**WORK REQUIRED:**
Among the entries below, find each line with "pixels" and show it.

**MATERIALS PROVIDED:**
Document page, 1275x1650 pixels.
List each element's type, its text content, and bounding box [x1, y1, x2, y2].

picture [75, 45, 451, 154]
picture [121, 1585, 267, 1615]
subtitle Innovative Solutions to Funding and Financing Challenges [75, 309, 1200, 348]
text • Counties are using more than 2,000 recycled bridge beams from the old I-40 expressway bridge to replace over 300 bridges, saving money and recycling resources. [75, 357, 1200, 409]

* * *

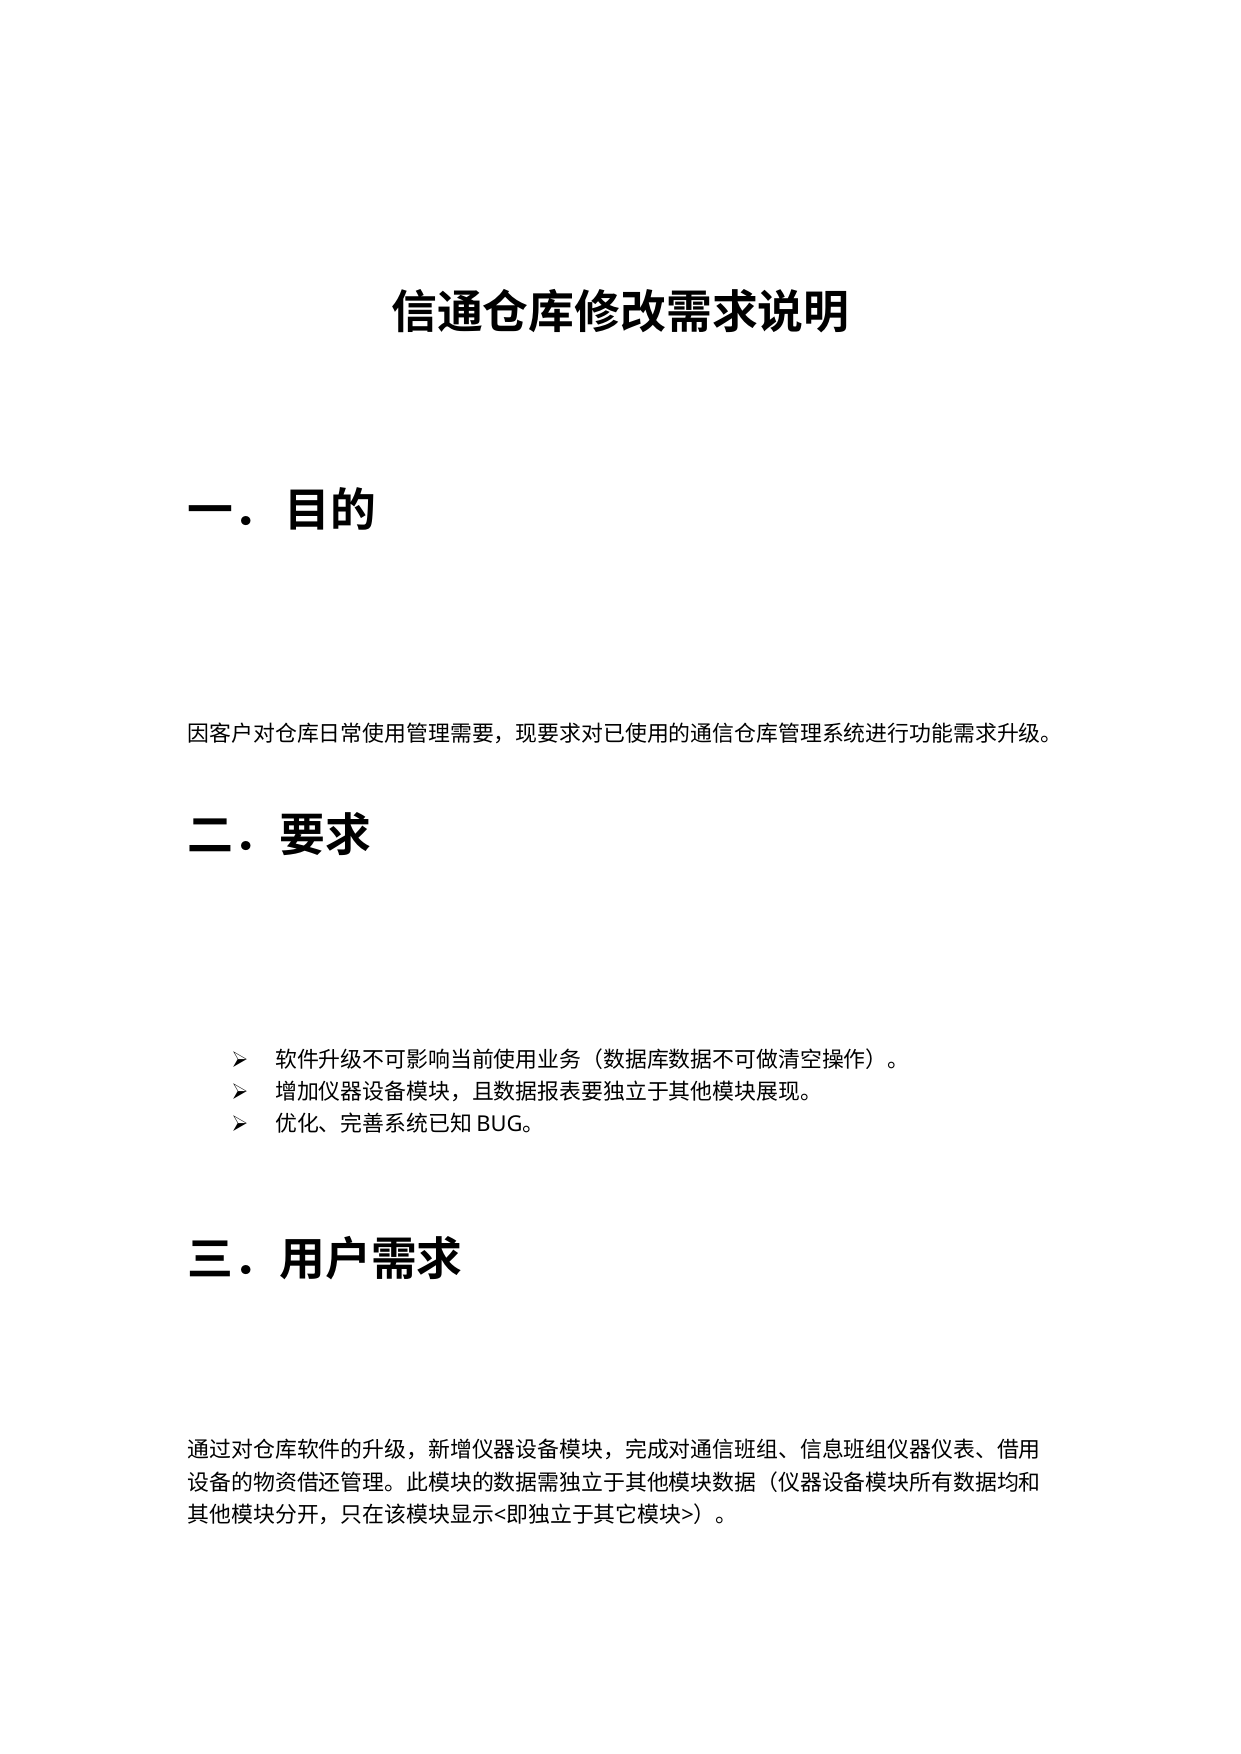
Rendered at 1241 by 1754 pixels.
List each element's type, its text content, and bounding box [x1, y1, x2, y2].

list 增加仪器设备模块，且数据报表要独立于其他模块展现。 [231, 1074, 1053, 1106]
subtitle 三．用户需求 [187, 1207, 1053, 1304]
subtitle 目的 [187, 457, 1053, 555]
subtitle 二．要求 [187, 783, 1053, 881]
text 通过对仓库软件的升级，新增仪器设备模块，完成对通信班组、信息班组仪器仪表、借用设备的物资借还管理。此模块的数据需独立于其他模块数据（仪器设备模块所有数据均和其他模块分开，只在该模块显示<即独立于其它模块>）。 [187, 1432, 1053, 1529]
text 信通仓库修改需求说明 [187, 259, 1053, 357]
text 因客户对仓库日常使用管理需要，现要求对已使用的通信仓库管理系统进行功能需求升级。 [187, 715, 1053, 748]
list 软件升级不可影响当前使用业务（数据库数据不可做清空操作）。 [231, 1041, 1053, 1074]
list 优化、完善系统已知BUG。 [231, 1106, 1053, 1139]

**EXERCISE OUTPUT:**
Document page, 1275x1650 pixels.
Rendered at 1241 by 1754 pixels.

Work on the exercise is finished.